■ **Texte de la page**:
##########

Déterminé à faire condamner la sorcière présumée, le tribunal fait alors appel à une autre génération de médecins, plus âgés. Ils font le même protocole et concluent cette fois-ci que Michée Chauderon a bien été marquée par le diable. "Elle a été brisée par la torture, et en bonne catholique, elle a pensé qu’il était bon de confesser qu’elle avait peut-être croisé le diable. Elle a fait l’erreur de lâcher une chose étonnante : "peut être qu’une fois, j’ai croisé l’ombre du diable !"", précise Michel Porret. Confuse dans sa propre narration des faits, elle essaye alors de négocier l’atténuation de ses souffrances. Ses aveux sont négociés par le tribunal : en échange de ces derniers, les juges consentent à la pendre avant que son corps ne soit brûlé, ainsi Michée Chauderon peut prier Dieu jusqu'à son dernier souffle. 

Comme le rappelle Céline du Chéné dans son ouvrage Les Sorcières, une histoire de femmes, le cas de Michée Chauderon est particulier car "sa mort annonce la fin de la grande chasse aux sorcières européenne". Michée Chauderon est pendue puis brûlée le 6 avril 1652. En 1682, cette persécution prend définitivement fin en France avec l’édit de Louis XIV, dans lequel le crime de sorcellerie fait désormais place à celui d’empoisonnement. "Le texte ne se réfère plus à la sorcellerie, qui n’est même plus mentionnée, mais à des opérations de prétendue magie : ainsi se clôt plus d’un siècle et demi de répression", écrit Céline du Chéné.

##########

■ **Consigne de travail 1**:
D'après le texte de la page, à quelle date Michée Chauderon est-elle pendue puis brûlée ?
■ **Consigne de travail 2**:
Indiquez si chacun des énoncés suivants concorde avec le texte de la page, en citant les mots décisifs. (a) Le tribunal fait appel à des médecins plus jeunes. (b) L'édit de Louis XIV date de 1682. (c) Les juges refusent de pendre Michée Chauderon avant que son corps ne soit brûlé.
■ **Consigne de travail 3**:
Recopiez le passage du texte de la page situé entre « Déterminé à faire » et « son dernier souffle. », ces deux mentions incluses.

##########

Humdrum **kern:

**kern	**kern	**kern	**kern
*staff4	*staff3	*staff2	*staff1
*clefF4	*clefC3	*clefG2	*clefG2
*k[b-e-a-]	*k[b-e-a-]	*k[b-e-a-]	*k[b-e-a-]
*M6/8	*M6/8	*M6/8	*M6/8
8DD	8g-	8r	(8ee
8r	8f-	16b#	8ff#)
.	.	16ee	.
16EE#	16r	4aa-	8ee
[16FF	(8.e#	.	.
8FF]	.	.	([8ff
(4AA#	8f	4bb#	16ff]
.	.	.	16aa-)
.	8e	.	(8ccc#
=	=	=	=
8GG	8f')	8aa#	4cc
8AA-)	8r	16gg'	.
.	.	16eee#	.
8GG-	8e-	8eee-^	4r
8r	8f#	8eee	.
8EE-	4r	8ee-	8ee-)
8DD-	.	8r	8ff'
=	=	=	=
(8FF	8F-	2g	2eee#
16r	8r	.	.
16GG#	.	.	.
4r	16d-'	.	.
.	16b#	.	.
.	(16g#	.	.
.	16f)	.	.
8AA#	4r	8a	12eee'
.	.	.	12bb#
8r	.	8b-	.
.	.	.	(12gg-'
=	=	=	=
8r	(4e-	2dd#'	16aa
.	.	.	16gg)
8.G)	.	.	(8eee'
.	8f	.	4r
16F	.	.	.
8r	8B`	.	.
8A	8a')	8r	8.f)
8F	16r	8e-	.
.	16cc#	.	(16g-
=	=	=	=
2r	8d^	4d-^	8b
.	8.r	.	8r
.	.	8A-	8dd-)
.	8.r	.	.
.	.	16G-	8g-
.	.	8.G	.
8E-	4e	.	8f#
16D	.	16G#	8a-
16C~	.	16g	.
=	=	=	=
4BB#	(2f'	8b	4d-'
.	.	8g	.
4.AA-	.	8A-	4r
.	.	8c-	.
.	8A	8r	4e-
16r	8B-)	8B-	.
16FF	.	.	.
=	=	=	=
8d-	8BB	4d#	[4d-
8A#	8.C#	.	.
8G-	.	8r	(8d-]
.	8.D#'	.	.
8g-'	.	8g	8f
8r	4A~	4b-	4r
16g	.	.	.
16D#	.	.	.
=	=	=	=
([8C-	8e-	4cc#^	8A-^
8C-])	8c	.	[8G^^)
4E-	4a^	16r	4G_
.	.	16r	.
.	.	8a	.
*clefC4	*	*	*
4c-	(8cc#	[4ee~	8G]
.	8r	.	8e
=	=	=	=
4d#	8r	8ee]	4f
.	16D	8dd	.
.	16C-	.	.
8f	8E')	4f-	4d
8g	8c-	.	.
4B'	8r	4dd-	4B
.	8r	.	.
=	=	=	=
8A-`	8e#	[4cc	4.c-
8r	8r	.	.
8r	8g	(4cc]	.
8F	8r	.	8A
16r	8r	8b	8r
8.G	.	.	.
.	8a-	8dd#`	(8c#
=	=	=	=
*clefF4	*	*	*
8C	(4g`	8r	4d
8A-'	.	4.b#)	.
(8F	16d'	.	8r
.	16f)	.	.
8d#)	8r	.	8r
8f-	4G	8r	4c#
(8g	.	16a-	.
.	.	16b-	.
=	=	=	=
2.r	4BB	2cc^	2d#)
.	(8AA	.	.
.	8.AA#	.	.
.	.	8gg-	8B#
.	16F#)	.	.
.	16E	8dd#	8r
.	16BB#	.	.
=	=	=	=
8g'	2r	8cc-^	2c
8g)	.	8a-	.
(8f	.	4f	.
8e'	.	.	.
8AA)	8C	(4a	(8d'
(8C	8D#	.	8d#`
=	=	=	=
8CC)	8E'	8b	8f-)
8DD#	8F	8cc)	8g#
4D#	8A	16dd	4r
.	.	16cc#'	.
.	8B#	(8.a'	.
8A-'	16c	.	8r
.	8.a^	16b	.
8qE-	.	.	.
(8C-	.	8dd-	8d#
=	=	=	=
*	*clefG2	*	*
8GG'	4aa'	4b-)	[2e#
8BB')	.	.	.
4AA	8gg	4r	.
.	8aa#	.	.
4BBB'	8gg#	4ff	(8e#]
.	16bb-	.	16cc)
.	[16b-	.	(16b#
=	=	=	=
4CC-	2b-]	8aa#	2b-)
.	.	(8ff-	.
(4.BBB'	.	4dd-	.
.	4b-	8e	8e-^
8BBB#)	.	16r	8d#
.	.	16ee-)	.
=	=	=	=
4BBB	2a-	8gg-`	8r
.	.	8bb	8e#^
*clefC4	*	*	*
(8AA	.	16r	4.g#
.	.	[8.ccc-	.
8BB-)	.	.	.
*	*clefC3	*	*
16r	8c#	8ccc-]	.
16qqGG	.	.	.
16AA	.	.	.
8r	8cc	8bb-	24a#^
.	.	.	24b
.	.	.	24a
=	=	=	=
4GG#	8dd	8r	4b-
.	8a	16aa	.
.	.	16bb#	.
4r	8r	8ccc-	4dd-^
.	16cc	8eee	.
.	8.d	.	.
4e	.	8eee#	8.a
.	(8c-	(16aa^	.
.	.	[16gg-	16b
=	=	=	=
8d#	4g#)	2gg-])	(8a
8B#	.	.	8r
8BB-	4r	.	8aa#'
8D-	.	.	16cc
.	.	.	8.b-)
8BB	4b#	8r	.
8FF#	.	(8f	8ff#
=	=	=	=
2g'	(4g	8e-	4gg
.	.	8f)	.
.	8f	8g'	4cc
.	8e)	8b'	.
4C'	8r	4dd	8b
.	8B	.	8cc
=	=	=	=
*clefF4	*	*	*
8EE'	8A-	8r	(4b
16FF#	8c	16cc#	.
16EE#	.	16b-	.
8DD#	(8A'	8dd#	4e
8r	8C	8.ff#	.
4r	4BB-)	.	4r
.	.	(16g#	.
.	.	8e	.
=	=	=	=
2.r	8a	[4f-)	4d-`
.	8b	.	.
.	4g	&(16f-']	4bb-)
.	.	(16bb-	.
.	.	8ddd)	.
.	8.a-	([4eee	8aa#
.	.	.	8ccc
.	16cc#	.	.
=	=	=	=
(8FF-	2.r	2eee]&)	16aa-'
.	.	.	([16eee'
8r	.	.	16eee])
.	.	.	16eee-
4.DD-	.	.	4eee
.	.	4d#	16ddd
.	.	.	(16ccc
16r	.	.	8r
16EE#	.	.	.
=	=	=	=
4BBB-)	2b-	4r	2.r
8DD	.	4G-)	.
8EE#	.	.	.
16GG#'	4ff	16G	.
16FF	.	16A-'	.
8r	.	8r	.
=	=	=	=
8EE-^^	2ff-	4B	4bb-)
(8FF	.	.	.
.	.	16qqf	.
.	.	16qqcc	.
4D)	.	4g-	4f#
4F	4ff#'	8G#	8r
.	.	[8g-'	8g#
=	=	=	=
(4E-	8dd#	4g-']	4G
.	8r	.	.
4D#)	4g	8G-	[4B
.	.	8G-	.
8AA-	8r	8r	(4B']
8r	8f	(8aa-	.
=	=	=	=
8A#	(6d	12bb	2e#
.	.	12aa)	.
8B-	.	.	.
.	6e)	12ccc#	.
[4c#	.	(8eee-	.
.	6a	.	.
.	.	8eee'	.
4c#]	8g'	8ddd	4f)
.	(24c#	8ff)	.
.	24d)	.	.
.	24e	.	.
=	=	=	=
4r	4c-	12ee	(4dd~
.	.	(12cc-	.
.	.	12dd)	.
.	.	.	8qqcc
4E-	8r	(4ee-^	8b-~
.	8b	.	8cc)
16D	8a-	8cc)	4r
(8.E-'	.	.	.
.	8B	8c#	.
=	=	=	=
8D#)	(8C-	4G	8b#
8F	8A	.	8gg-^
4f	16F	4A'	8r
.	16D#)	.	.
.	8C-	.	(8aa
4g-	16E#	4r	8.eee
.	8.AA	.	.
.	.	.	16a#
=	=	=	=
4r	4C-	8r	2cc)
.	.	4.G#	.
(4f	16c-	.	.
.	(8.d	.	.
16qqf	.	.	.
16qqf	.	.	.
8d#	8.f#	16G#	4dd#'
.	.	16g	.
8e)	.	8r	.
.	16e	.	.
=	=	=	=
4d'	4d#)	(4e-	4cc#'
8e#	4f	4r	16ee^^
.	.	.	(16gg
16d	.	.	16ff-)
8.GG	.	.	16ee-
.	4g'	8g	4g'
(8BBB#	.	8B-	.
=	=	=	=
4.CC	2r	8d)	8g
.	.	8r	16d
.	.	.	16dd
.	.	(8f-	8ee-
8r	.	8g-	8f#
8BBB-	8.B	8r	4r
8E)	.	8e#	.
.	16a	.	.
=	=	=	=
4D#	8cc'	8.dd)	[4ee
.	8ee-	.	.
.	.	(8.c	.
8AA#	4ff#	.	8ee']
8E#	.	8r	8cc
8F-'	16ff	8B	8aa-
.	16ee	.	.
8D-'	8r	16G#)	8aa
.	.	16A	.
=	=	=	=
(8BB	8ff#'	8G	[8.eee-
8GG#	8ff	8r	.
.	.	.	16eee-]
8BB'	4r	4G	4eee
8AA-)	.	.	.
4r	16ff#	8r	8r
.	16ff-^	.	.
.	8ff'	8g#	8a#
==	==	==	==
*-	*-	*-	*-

##########

■ **Réponse rédigée 1**:
Le 6 avril 1652.

■ **Réponse rédigée 2**:
(a) Non : « une autre génération de médecins, plus âgés ».
(b) Oui : « En 1682, cette persécution prend définitivement fin en France avec l’édit de Louis XIV ».
(c) Non : « les juges consentent à la pendre avant que son corps ne soit brûlé ».

■ **Réponse rédigée 3**:
Déterminé à faire condamner la sorcière présumée, le tribunal fait alors appel à une autre génération de médecins, plus âgés. Ils font le même protocole et concluent cette fois-ci que Michée Chauderon a bien été marquée par le diable. "Elle a été brisée par la torture, et en bonne catholique, elle a pensé qu’il était bon de confesser qu’elle avait peut-être croisé le diable. Elle a fait l’erreur de lâcher une chose étonnante : "peut être qu’une fois, j’ai croisé l’ombre du diable !"", précise Michel Porret. Confuse dans sa propre narration des faits, elle essaye alors de négocier l’atténuation de ses souffrances. Ses aveux sont négociés par le tribunal : en échange de ces derniers, les juges consentent à la pendre avant que son corps ne soit brûlé, ainsi Michée Chauderon peut prier Dieu jusqu'à son dernier souffle.